• _Check your understanding_:
1. Answer these questions from the post on Ireland's recession and immigration:
(a) Which body's report confirmed that Ireland is in a recession?
(b) How much lower are the hourly wages of Eastern European immigrants than those of Irish workers with similar education and experience?
(c) What is Kevin Quinn's job title?
2. Say whether each statement agrees with the post on Ireland's recession and immigration. For each one, answer yes or no and quote the words that decide it.
(a) Most of Vincent Mullen's staff at his new cafe will come from the newer EU members.
(b) Germany and France placed visa restrictions on immigrants from the east.
(c) Property prices in Ireland are falling sharply.
3. Continue the post on Ireland's recession and immigration, starting after its last sentence.

• _Document section_:
┌──

And while the country mulls over whether voting No to Lisbon was such a great idea after all, the big news this week was the report by the ESRI, which confirmed what everyone with half an ounce of sense has known for a while – Ireland’s boom has bust and we’re in a recession.

Finally, long-time Jeremiahs like David McWilliams and the posters at bust-watching site The Property Pin have been vindicated. Property prices are tanking (moving the prospect of home ownership back into the achievable goal category), ghost estates litter the rain-soaked countryside and the hundreds of thousands of Eastern European immigrants who flocked here in the heydays of the boom are returning home to fuel the boom in their own countries.

One of the many planks that the No to Lisbon campaign was built from was a largely unspoken resentment of immigrants and how they “stole our jobs” and “undercut our wages”. Thanks to the EU, the cant went, we were favouring foreigners over our own.

As this article in the Wall Street Journal points out just how much ill-informed xenophobic bullshit this is:

Eastern European immigrants helped fill shortages for skilled labor and prop up house prices. The hourly wages of Eastern European immigrants are 45% less than their Irish counterparts with similar education and experience, according to the Economic and Social Research Institute in Dublin.

“I couldn’t afford to be in business without them,” says Irish restaurateur Vincent Mullen, a lanky 39-year-old who is about to open a new cafe. A third of his staff will be from the newer EU members. Without them, he says, he’d “have to pay huge wages for inexperienced domestic staff.”

Rather than making us poorer, EU facilitated immigration has made us richer over the last decade. Britain, Ireland and Sweden – ironically some of the more Eurosceptic countries in the Union – have benefited from the vast supplies of cheap labour from the east, while Germany and France, who talk the talk of European integration, have steadfastly refused to walk the walk and have instead put visa restrictions on immigrants from the east.

And now – thanks to the same combination of cheap airtravel*, EU regulations and our old friend, the Invisible Hand of the Market – those immigrants are going home to fuel the booms in their own countries, just as the bust hits here. And it seems that quite a few of our own suddenly unemployed builders and tradesmen will be going with them:

In a bid to help unemployed construction workers, Ireland’s employment agency recently held a job fair where officials from Eastern Europe and elsewhere touted job opportunities in their countries. “It’s the reverse of what we’ve been doing for the last 10 years,” says Kevin Quinn, the department’s international employment manager. “We’ve been going to [Eastern Europe] looking for construction workers, and now they’re short of workers at a time when we seem to have a surplus.”

└──

(Saved entries)

┌──

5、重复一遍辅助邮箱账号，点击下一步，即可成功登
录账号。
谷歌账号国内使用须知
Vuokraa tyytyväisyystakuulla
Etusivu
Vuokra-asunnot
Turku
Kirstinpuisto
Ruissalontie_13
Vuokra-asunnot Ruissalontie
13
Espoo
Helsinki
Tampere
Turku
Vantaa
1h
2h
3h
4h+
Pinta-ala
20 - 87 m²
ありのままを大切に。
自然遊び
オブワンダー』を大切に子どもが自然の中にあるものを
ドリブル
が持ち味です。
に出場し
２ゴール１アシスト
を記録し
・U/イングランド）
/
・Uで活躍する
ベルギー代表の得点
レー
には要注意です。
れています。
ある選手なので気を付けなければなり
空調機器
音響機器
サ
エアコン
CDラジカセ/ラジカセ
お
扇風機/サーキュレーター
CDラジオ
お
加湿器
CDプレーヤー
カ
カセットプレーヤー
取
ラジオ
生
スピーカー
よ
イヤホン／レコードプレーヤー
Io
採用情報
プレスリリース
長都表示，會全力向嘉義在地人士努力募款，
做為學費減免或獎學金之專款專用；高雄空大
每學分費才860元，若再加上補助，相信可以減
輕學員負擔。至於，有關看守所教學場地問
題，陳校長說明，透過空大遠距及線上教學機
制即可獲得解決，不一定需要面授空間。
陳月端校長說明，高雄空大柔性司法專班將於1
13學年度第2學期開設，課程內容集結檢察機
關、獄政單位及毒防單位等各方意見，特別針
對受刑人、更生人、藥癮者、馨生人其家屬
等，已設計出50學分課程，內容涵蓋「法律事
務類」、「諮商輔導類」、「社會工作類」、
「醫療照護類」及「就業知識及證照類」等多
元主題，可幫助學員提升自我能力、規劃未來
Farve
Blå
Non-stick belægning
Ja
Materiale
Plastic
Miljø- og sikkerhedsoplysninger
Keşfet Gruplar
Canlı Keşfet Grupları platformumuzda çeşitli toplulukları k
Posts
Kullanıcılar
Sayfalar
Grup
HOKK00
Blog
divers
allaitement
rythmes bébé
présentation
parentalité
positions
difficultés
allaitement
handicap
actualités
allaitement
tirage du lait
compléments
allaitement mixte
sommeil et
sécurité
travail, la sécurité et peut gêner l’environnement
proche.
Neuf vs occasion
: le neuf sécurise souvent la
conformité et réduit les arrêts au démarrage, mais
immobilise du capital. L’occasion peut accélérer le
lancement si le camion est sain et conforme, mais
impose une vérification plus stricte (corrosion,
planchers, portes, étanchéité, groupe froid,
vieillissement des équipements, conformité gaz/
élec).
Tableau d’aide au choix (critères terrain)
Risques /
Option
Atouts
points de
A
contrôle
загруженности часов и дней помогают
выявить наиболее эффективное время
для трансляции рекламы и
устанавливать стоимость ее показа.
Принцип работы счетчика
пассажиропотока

└──

• _Answer set_:
1.
(a) The ESRI (the Economic and Social Research Institute)
(b) 45% lower
(c) The department's international employment manager

2.
(a) No: "A third of his staff will be from the newer EU members."
(b) Yes: "have instead put visa restrictions on immigrants from the east."
(c) Yes: "Property prices are tanking"

3.
The irony, of course, is that many of those self-same builders, who may soon be working on building sites in Krakow and Warsaw, are likely to have been foremost in the anti-EU hysteria that led to the No vote two weeks ago.

Allowing people the freedom to move between states in Europe to better themselves and make everyone more prosperous is the spirit of the Treaty of Rome and the EU in action. This is the kind of thing the government and the Yes campaign need to point out and remind people if there is a do-over of the Lisbon Referendum.

And since hypocrisy is so corrosive to idealism, it’d be worth reminding our friends in France and Germany that too before they lecture us on how to be good Europeans.

*: The importance of cheap airtravel can’t be overstated. Allowing people to move and go where they want enriches the people themselves, the country they go to and (through remittances), the country they’ve come from.

Free movement also reduces social tensions in the long term. If poor people can move to a rich country to work, they don’t stagnate in ghettos in their own country. Equally, when, as has happened in Ireland, the boom busts – freedom of movement is vital to allow those immigrants to move onto the next boom town, and again, prevent ghettoisation and xenophobia growing among the resentful and suddenly not so prosperous natives.